=== Begin Enclosure ===
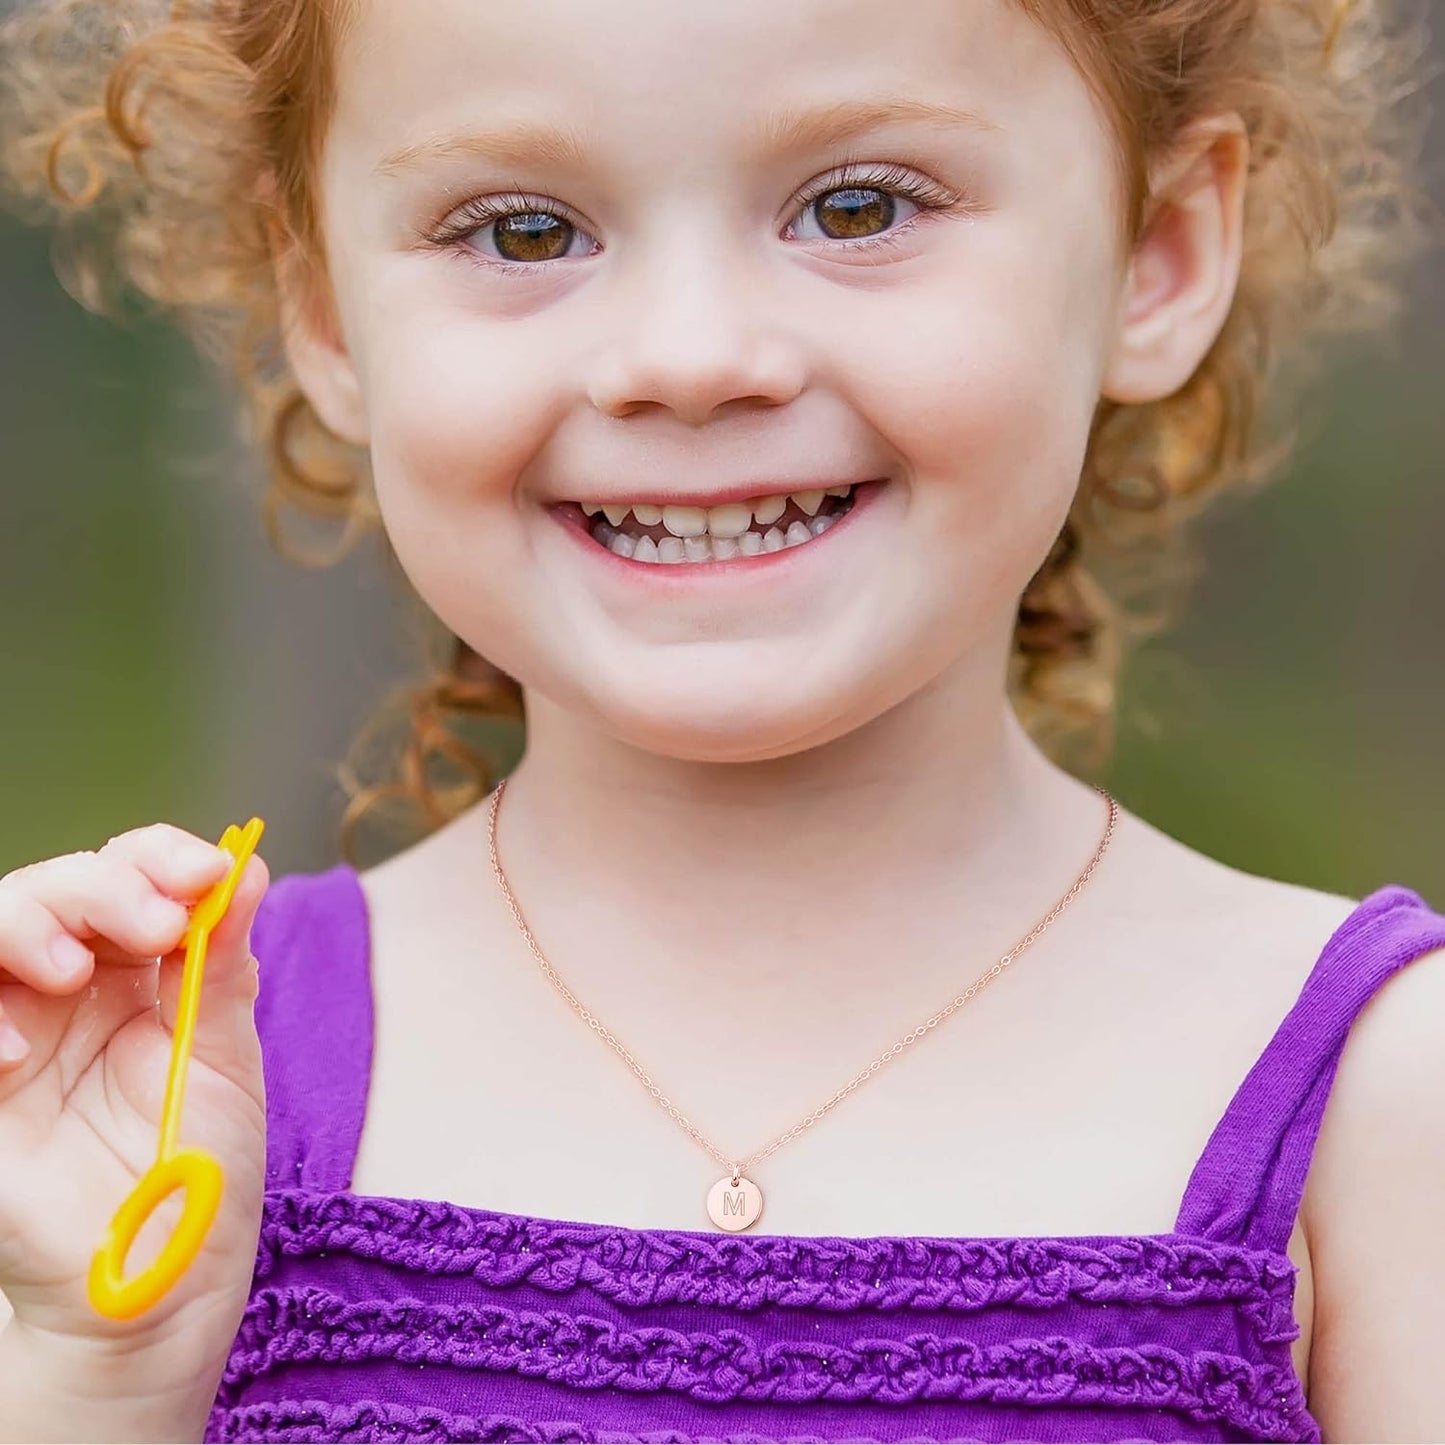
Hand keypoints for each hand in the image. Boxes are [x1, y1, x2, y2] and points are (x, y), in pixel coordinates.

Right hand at [0, 823, 268, 1428]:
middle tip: (156, 925)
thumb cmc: (203, 1165)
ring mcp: (17, 1033)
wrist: (168, 1279)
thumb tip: (246, 871)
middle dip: (102, 889)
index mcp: (141, 968)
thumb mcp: (224, 1056)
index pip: (134, 876)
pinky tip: (17, 1052)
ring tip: (72, 968)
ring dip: (27, 927)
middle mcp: (72, 987)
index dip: (162, 858)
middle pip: (56, 890)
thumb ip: (221, 966)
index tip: (209, 872)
=== End Enclosure ===
» Action item:
Copy each record exactly. Leave any images out of the copy.

» Written response:
Hand keypoints for each hand in the image. Boxes are [x1, y1, x2, y2] and points are (x, y), in pixel coordinates.

Right hand at [0, 823, 268, 1428]:
middle tip: (156, 925)
thumb cmc: (203, 1165)
ring mcp: (17, 1033)
wrist: (168, 1279)
thumb tip: (246, 871)
middle dip: (102, 889)
index mcp: (141, 968)
thumb mcp: (224, 1056)
index pip: (134, 876)
pinky tip: (17, 1052)
ring tip: (72, 968)
ring dip: (27, 927)
middle mcp: (72, 987)
index dip: (162, 858)
middle pip: (56, 890)
thumb ip: (221, 966)
index tip: (209, 872)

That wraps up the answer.